- _Problem statement_
Put every line of the material below into a numbered list. Skip blank lines and leave out the pictures.

- _Entries shown_
*** Block opens ***

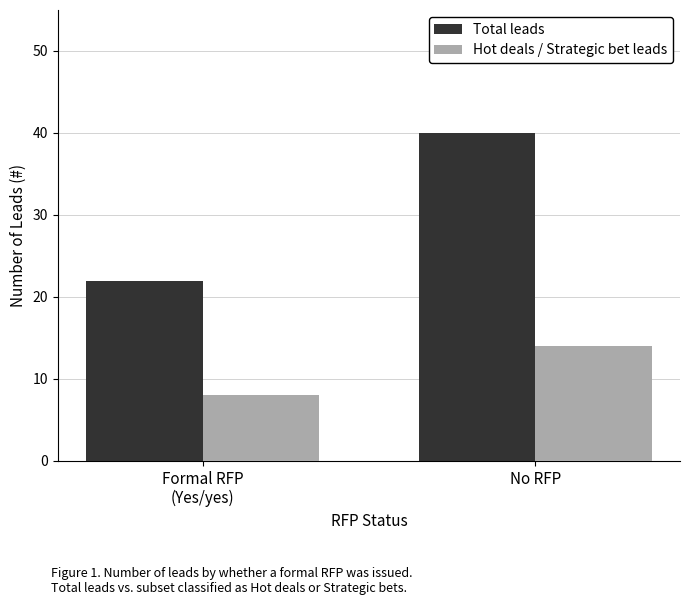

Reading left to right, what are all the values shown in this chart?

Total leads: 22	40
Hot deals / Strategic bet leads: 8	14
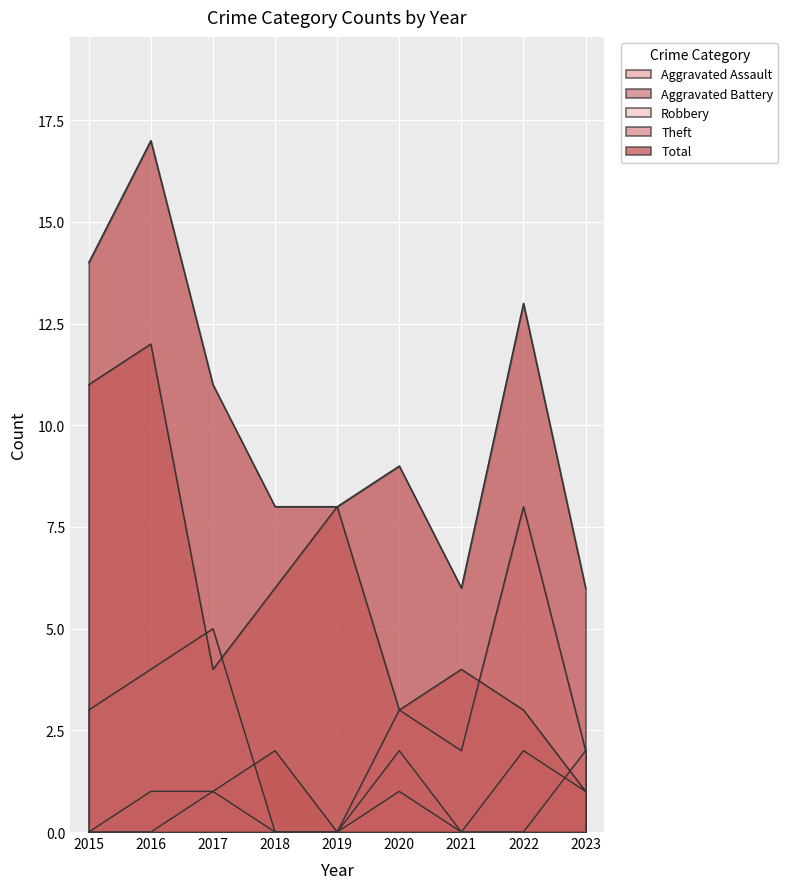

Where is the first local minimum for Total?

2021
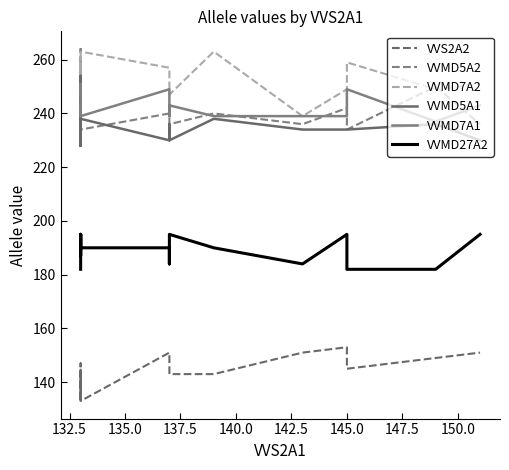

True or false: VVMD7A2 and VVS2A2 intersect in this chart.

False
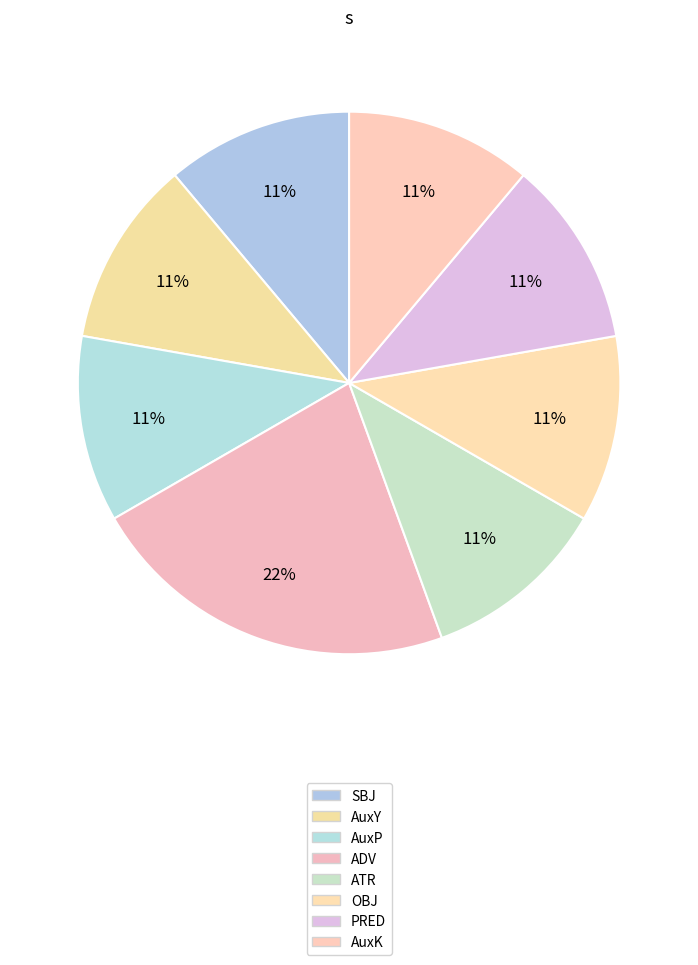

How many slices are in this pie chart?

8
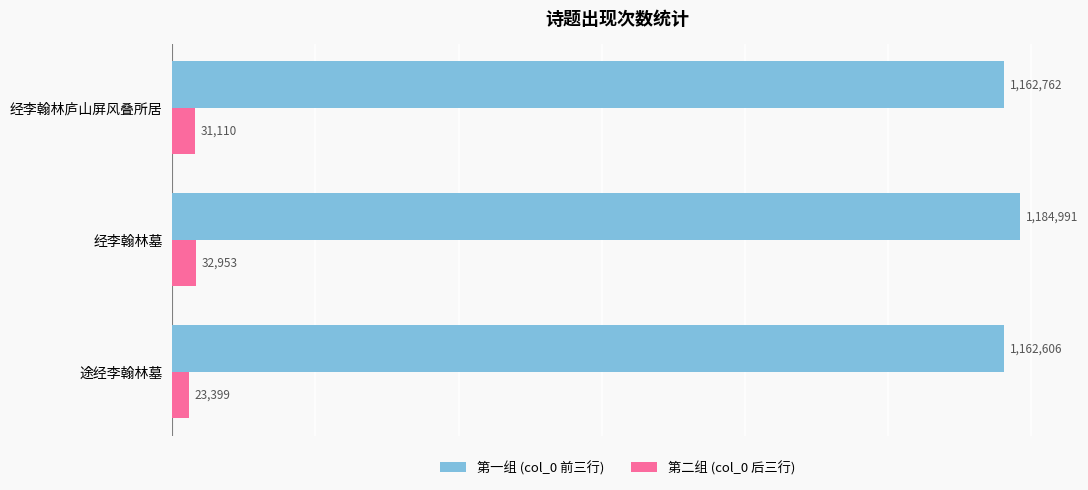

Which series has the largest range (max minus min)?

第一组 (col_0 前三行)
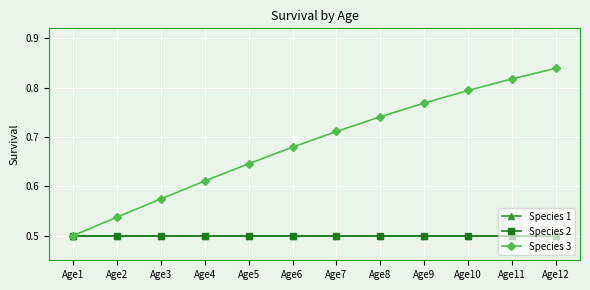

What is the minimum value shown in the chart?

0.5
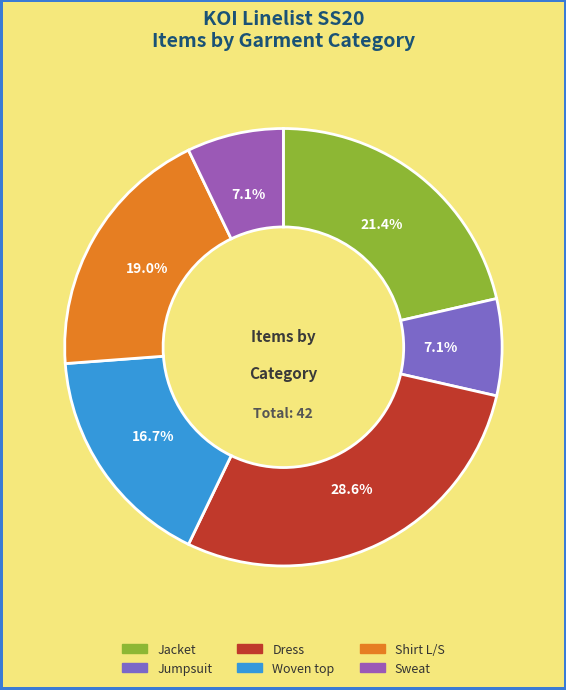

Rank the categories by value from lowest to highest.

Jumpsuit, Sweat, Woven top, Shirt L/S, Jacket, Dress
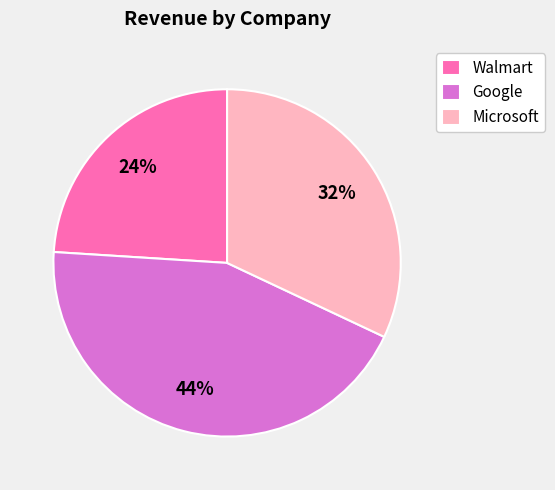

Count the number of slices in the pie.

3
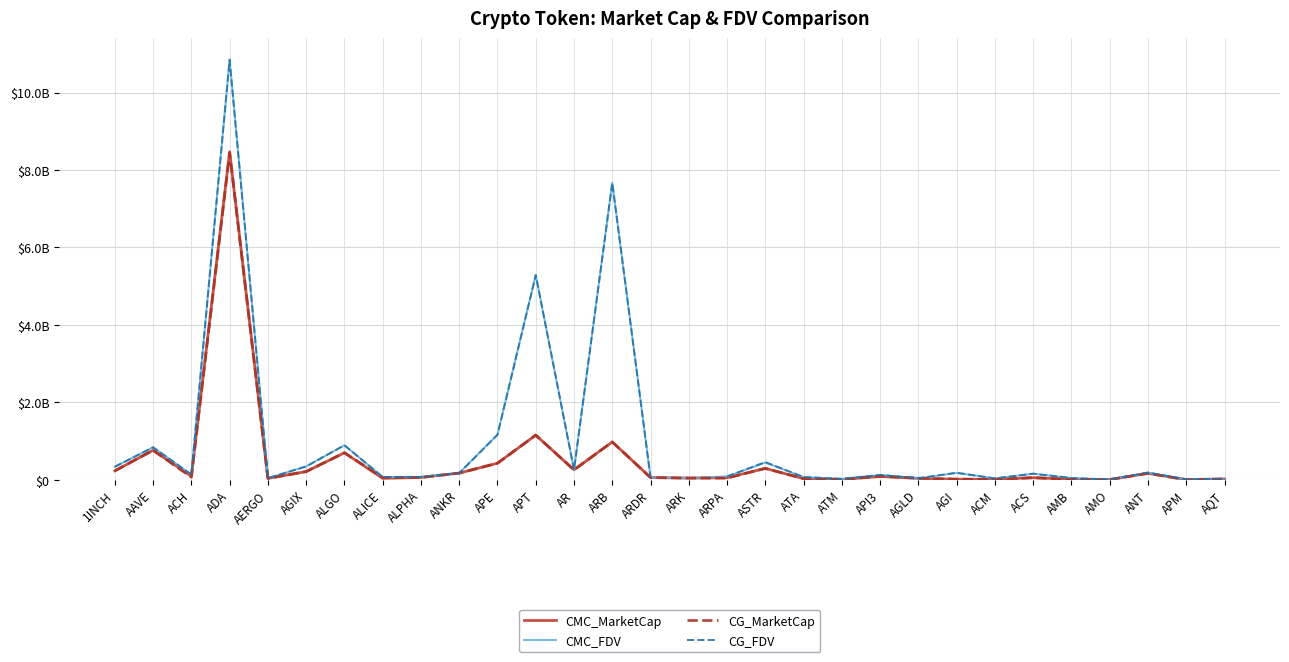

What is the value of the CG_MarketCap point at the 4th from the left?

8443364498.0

*** Block closes ***

- _Written answer_
1. Reading left to right, what are all the values shown in this chart?
2. Total leads: 22	40
3. Hot deals / Strategic bet leads: 8	14
4. Where is the first local minimum for Total?
5. 2021
6. True or false: VVMD7A2 and VVS2A2 intersect in this chart.
7. False
8. How many slices are in this pie chart?
9. 8
10. Which series has the largest range (max minus min)?
11. 第一组 (col_0 前三行)
12. What is the minimum value shown in the chart?
13. 0.5
14. Rank the categories by value from lowest to highest.
15. Jumpsuit, Sweat, Woven top, Shirt L/S, Jacket, Dress
16. Count the number of slices in the pie.
17. 3
18. What is the value of the CG_MarketCap point at the 4th from the left?
19. 8443364498.0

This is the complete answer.